Pieces of charred wood, glass, ceramics, pieces of brick and nails were uncovered and brought back to JMU. This fall students who participated in the summer field school are doing an independent study on the materials they found in order to gain a closer look into Madison’s personal life.

“Following his death all records are destroyed or lost,” Grier said. “We celebrate his role as president, but we want to understand Montpelier, his home, first established by his grandparents and built by his father.”

Few historical records exist about life on the farm, which makes excavation the best way to study it.

“We learn about human use of the site through time by studying when the artifacts date to because materials are made in different ways through time,” said Kim Tinkham, a senior researcher at JMU’s archeology lab.

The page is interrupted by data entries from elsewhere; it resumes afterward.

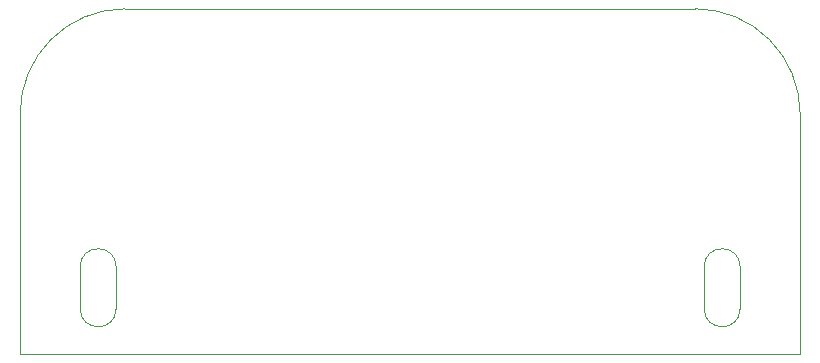
<source format=gm1>
G04 #@! TF.GenerationSoftware,KiCad,Pcbnew,(6.0.4)*
G04 #@! TF.CreationDate,2022-12-30T23:51:46-05:00*
G04 #@! TF.ProjectId,SCART TV side breakout,53434152-5420-4545-9620-736964652062,rev?*
G04 #@! TF.SameCoordinates,Original*
G04 #@! TF.FileFunction,Profile,NP*
%FSLAX46Y46*%
G04 Gerber Fmt 4.6, Leading zero omitted, Abs format (unit mm)*
G04 Created by KiCad (PCBNEW (6.0.4)) date 2022-12-30 23:51:46*
%MOMM*%
%LPD*%
G01*
G04 APERTURE LIST*
G04 #@! TA.AperFunction,Profile*
%ADD10C,0.100000*%
G04 #@! TD*
G04 #@! TA.AperFunction,Profile*
%ADD11C,0.120000*%
G04 #@! TD*
G04 APERTURE END LIST*
D10*
X128270000Y-187960000D02*
X160655000Y-187960000D01*
X160655000Y-180975000D02*
X160655000Y-167640000D01*
X103505000Y-158750000D02*
X151765000Y-158750000D01*
X94615000Y-187960000D02*
X128270000Y-187960000D01*
X160655000Y-187960000D02*
X160655000Y-180975000D01*
X94615000Y-180975000D02*
X94615000Y-167640000D01*
X160655000Y-167640000D02*
G75*
G03*
X151765000Y-158750000I-8890000J0D01*
G01*
X94615000Y-187960000D02*
X94615000Y-180975000D01*
X103505000Y-158750000D02*
G75*
G03*
X94615000Y-167640000I0J-8890000D01*
G01*
D11*
X102743000Y-180594000D02*
X102743000Y-184150000D01*
X99695000Y-180594000D02*
X99695000Y-184150000D01*
X155575000Y-180594000D02*
X155575000Y-184150000D01*
X152527000Y-184150000D02*
X152527000Y-180594000D01*
X99695000Y-184150000D02*
G75*
G03*
X102743000Y-184150000I1524000J0D01*
G01*
X152527000Y-184150000D02*
G75*
G03*
X155575000Y-184150000I1524000J0D01*
G01*
X102743000Y-180594000D02*
G75*
G03*
X99695000Y-180594000I-1524000J0D01*
G01*
X155575000Y-180594000D02*
G75*
G03*
X152527000Y-180594000I-1524000J0D01*
G01*
M02*

</source>
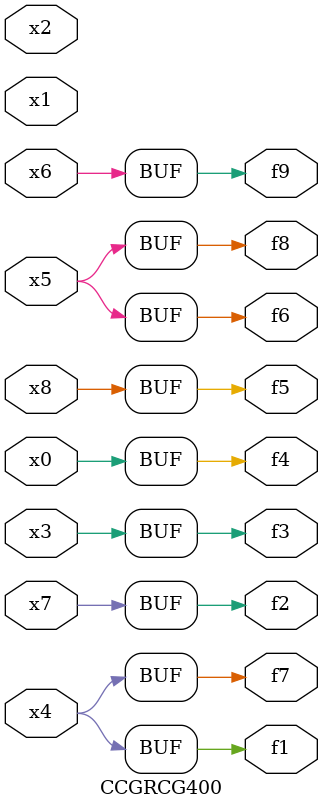
<source format=v>
module CCGRCG400(
	input x0, x1, x2, x3, x4, x5, x6, x7, x8,
	output f1, f2, f3, f4, f5, f6, f7, f8, f9
);
	assign f1 = x4;
	assign f2 = x7;
	assign f3 = x3;
	assign f4 = x0;
	assign f5 = x8;
	assign f6 = x5;
	assign f7 = x4;
	assign f8 = x5;
	assign f9 = x6;
endmodule

</source>
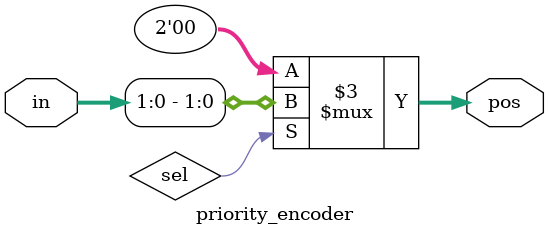
<source format=v>
module priority_encoder( 
input [2:0] in,
output reg [1:0] pos ); 
// When sel=1, assign b to out
always @ (in or sel)
begin
	if (sel) begin
	// If sel is high, output is equal to input
	// If sel is low, output is 0
	pos = in;
	end
	else begin
	pos = 2'b00;
	end
end
endmodule

</source>
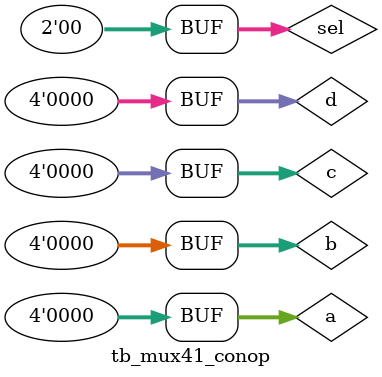
<source format=v>
`timescale 1ns / 1ps


module tb_mux41_conop;

	// Inputs
	reg [1:0] sel;
	reg [3:0] a;
	reg [3:0] b;
	reg [3:0] c;
	reg [3:0] d;

	// Outputs
	wire [3:0] y;

	// Instantiate the Unit Under Test (UUT)
	mux41_conop uut (
		.sel(sel), 
		.a(a), 
		.b(b), 
		.c(c), 
		.d(d), 
		.y(y)
	);

	initial begin
		// Initialize Inputs
		sel = 0;
		a = 0;
		b = 0;
		c = 0;
		d = 0;

		// Wait 100 ns for global reset to finish
		#100;
        
		// Add stimulus here

	end
      
endmodule


</source>
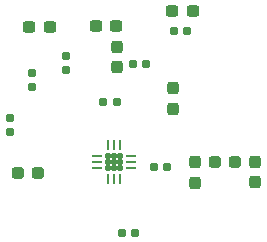
<source format=gtp>
G04 #@! TF.GenerationSoftware,KiCad,Pcbnew,8.0.9-1.fc41*
G04 #@! TF.CreationDate,2025-05-25T01:26:54-03:00*
G04 #@! TF.ProjectId,PA-circuit,50412d63-6972-4637-9569-742e6b696361,rev?*
G04 #@! TF.SameCoordinates,Original*
G04 #@! TF.FileFunction,Paste,Top*
G04 #@! TF.FilePolarity,Positive*
%FSLAX46Y46*%
G04 Gerber Fmt 4.6, Leading zero omitted, Abs format (unit mm)*
G04 Created by KiCad (PCBNEW 8.0.9-1.fc41) date 2025-05-25 01:26:54*
%MOMM*%
%LPD*%
G01*
G04 APERTURE LIST*
G04 Aperture macros list*
%AMRoundRect*
0 Rectangle with rounded corners*
0 $1 Rounding radius*
0 $2 $3 $4 $5 $6 $7 $8 $9 X,Y pos of 4 corners*
0 Add a 4 corners polygon primitive as box body*
4,1,4,$2,$3,$4,$5,$6,$7,$8,$9,$2,$3,0*
0 Add four circle primitives for the rounded corners*
1,1,$1+$1,$2,$3*
1,1,$1+$1,$4,$5*
1,1,$1+$1,$6,$7*
1,1,$1+$1,$8,$9*
0 Add four rect primitives between the rounded corners*
20,1,$1+$1,$2,$3,$4,$5,0*
20,1,$1+$1,$4,$5,$6,$7,0*
20,1,$1+$1,$6,$7,$8,$9,0*
20,1,$1+$1,$8,$9,$2,$3,0*%
G04 Aperture macros list end*
%ADD10RoundRect,0.155000X-0.212500X-0.155000X0.212500X-0.155000X0.212500X0.155000X-0.212500X0.155000X0*%
%ADD11RoundRect,0.237500X-0.237500X0.287500X-0.237500X-0.287500X0.237500X-0.287500X0.237500X0.287500X0*%
%ADD12RoundRect,0.155000X-0.155000X0.212500X-0.155000X-0.212500X0.155000X-0.212500X0.155000X0.212500X0*%
%ADD13RoundRect,0.237500X-0.237500X0.300000X-0.237500X-0.300000X0.237500X-0.300000X0.237500X0.300000X0*%
%ADD14RoundRect,0.237500X-0.300000X-0.237500X0.300000X-0.237500X0.300000X0.237500X-0.300000X0.237500X0*%
%ADD15RoundRect,0.155000X0.212500X0.155000X-0.212500X0.155000X-0.212500X-0.155000X0.212500X-0.155000X0*%
%ADD16RoundRect,0.237500X-0.287500X-0.237500X0.287500X-0.237500X0.287500X0.237500X-0.287500X0.237500X0*%
%ADD17RoundRect,0.237500X0.300000X0.237500X-0.300000X0.237500X-0.300000X-0.237500X0.300000X-0.237500X0*%
%ADD18RoundRect,0.160000X-0.160000X0.197500X-0.160000X-0.197500X0.160000X-0.197500X0.160000X0.197500X0*%
%ADD19RoundRect,0.237500X0.237500X-0.287500X0.237500X0.287500X-0.237500X0.287500X-0.237500X-0.287500X0*%
%ADD20RoundRect,0.115000X-0.115000X-0.115000X0.115000X-0.115000X0.115000X0.115000X-0.115000X0.115000X0*%
%ADD21RoundRect,0.062500X-0.350000X-0.062500X0.350000X-0.062500X0.350000X0.062500X-0.350000X0.062500X0*%
%ADD22RoundRect,0.062500X-0.062500X-0.350000X0.062500X-0.350000X0.062500X0.350000X-0.062500X0.350000X0*%
G04 APERTURE END LIST*
D10*
X92205578Y-47292071D03*
X93340578Y-47292071D03*
X90536078Y-58776958D03*
X91671078Y-58776958D03*
D11*
X87375236Y-48619901D03*
X87375236Y-50369901D03*
X94003578Y-58390958D03*
X94003578Y-60140958D03*
D12*
X78344578Y-54706000D03*
X78344578Y-55841000D03*
D10*
X87811078Y-64364958D03*
X88946078Y-64364958D03*
D13*
X99083578Y-58390958D03*
X99083578Y-60115958D03*
D14*
X92098078Y-45592071D03*
X93823078Y-45592071D03*
D15*
X89861078Y-50065958D03*
X88726078Y-50065958D03*
D10*
X86230379Y-53334668D03*
X87365379Y-53334668D03*
D16*
X78994078Y-59284958D03*
X80744078Y-59284958D03*
D17*
X81689578Y-46928500D03*
X79964578Y-46928500D03*
D18*
X83064578Y-49431000D03*
X83064578Y-50626000D03*
D19*
X92173078Y-53892071D03*
X92173078Y-52142071D03*
D18*
X80164578Y-50831000D03*
X80164578Y-52026000D03*
D14*
X85610578Y-46917071D03*
X87335578Y-46917071D03*
D16*
X95668578Y-58390958D03*
X97418578Y-58390958D03*
D20*
X86601078Y-57860958D03*
X86601078Y-58390958D03*
X86601078Y-58920958D03*
X87131078Y-57860958D03*
X87131078Y-58390958D03*
X87131078Y-58920958D03*
X87661078Y-57860958D03*
X87661078Y-58390958D03*
X87661078Y-58920958D03*
D21*
X85693578Y-57890958D03*
X85693578Y-58390958D03*
X85693578Y-58890958D03*
D22*
X86631078Y-59828458D03*
X87131078Y-59828458D03*
X87631078Y-59828458D03*
D21*
X88568578Y-58890958D03*
X88568578Y-58390958D03*
X88568578Y-57890958D03*
D22*
X87631078Y-56953458D03*
X87131078Y-56953458D03*
X86631078Y-56953458D03*
M02*

</source>
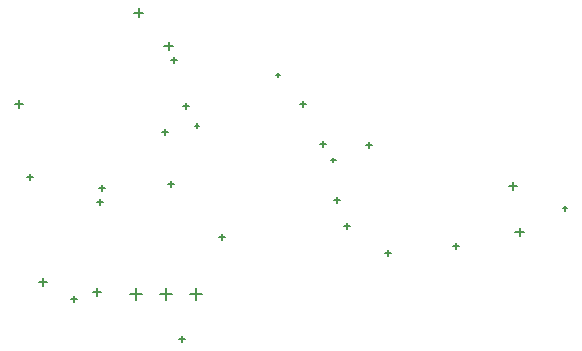
<source format=gbr>
G04*
G04 #@! TF.GenerationSoftware,Altium Limited,Altium Designer,25.8.1 (18)*
G04*
G04 Layer_Color=128*
%FSLAX44Y44*%
%MOMM*%
G71*
G04*
G04 #@! TF.SameCoordinates,DC2A109C-38F9-4662-A5C9-921089D2BF11*
G04*
G04*
G04 #@! TF.FilePolarity,Positive*
G04*
G01*
G75*
%ADD17C,0.1270*%
D17*
X-185078Y-93003D02*
X-174878D01*
X-179978Y-98103D02*
Y-87903D01*
X-159678Y-93003D02*
X-149478D01*
X-154578Y-98103D02*
Y-87903D01*
X-134278Y-93003D02*
X-124078D01*
X-129178Y-98103D02*
Y-87903D01*
X-130596Y49376D02*
X-126786D01*
X-128691Y47471D02*
Y51281D01*
X-158660Y44010D02*
X-153580D01*
X-156120Y41470D02*
Y46550D01*
X140867Y-40462D02*
X147979D01*
X144423Y-44018D02*
Y-36906D01*
X135254Y-1824D02*
X142366D01*
X138810Y-5380D02*
Y1732D01*
X30250Y-58709D02*
X35330D01*
X32790Y-61249D02*
Y-56169D01*
X-150667Y105032D02*
X-145588D01*
X-148127Y102492D02*
Y107572D01*
X-140562Y65775D02*
X-135482D01*
X-138022Y63235D02*
Y68315D01*
X14776Y33010D02*
X19856D01*
X17316Y30470D02*
Y35550D01*
X-41422Y67276D02*
X-36342D01*
X-38882Y64736D02*
Y69816D01*
X-143617Y-131197D02*
X-138537D01*
X-141077Y-133737D02*
Y-128657D01*
X-156406Y116615D02*
X-149294D01*
X-152850Y113059D02*
Y120171D01*
X-181739Y145002D02*
X-174627D01*
X-178183Y141447D02*
Y148559D01*
X-153445Y72D02*
X-148365D01*
X-150905Y-2468D02*
Y2612D01*
X-24256Y33524D02*
X-19176D01*
X-21716Y30984D02*
Y36064D01*
X88048Y-52371D02*
X93128D01*
X90588Y-54911D02*
Y-49831D01*
X-235526Y-97764D02*
X-230446D01*
X-232986Y-100304D02*
Y-95224D01*
X-213427Y-15575D02*
X-208347D01*
X-210887Y-18115D02*
Y-13035D01*
X-110466Y-45348D02*
X-105386D01*
X-107926Y-47888D02*
Y-42808D01*
X-272962Y6127D02*
X-267882D01*
X-270422Y3587D02*
Y8667D01*
X-4074Y-35255D02*
X1006D01*
X-1534Y-37795D02*
Y-32715D01*
X-211519Y-3624D02*
X-206439D01*
X-208979Y-6164D02*
Y-1084D01*
X-12486Y-13682D02*
X-7406D01*
X-9946Y-16222D02*
Y-11142D01*
X-15150Y20239D02*
X-11340D01*
X-13245Y18334D02*
Y22144D01*
X-62075Y92355D02*
X-58265D01*
X-60170Y90450D02*
Y94261D01*
X-283156Y67634D02*
X-276044D01*
X-279600Y64078D02*
Y71190D01*
X-216932Y-91653D02*
X-209820D01*
X-213376Y-95209D02*
Y-88097D01*
X-262549Y-83112D02*
X-255436D01*
X-258993Y-86668D02*
Y-79556D01*
X180914Y-20681D02*
X184724D01*
X182819Y-22586D02*
Y-18776D01*
M02*

</source>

At Montpelier, students are entirely responsible for photographing and sketching the materials they find. Eight to 16 people are accepted into the summer field school program at Montpelier, though the archeology field school programs offer a variety of different locations for students to choose from.

The interior and exterior restoration project on Madison’s home to its early 19th-century state will be completed in 2009.
 
“I greatly enjoyed working on the site and digging in the dirt,” Jansen said. “It’s a great feeling to be a part of finding and rebuilding something important.”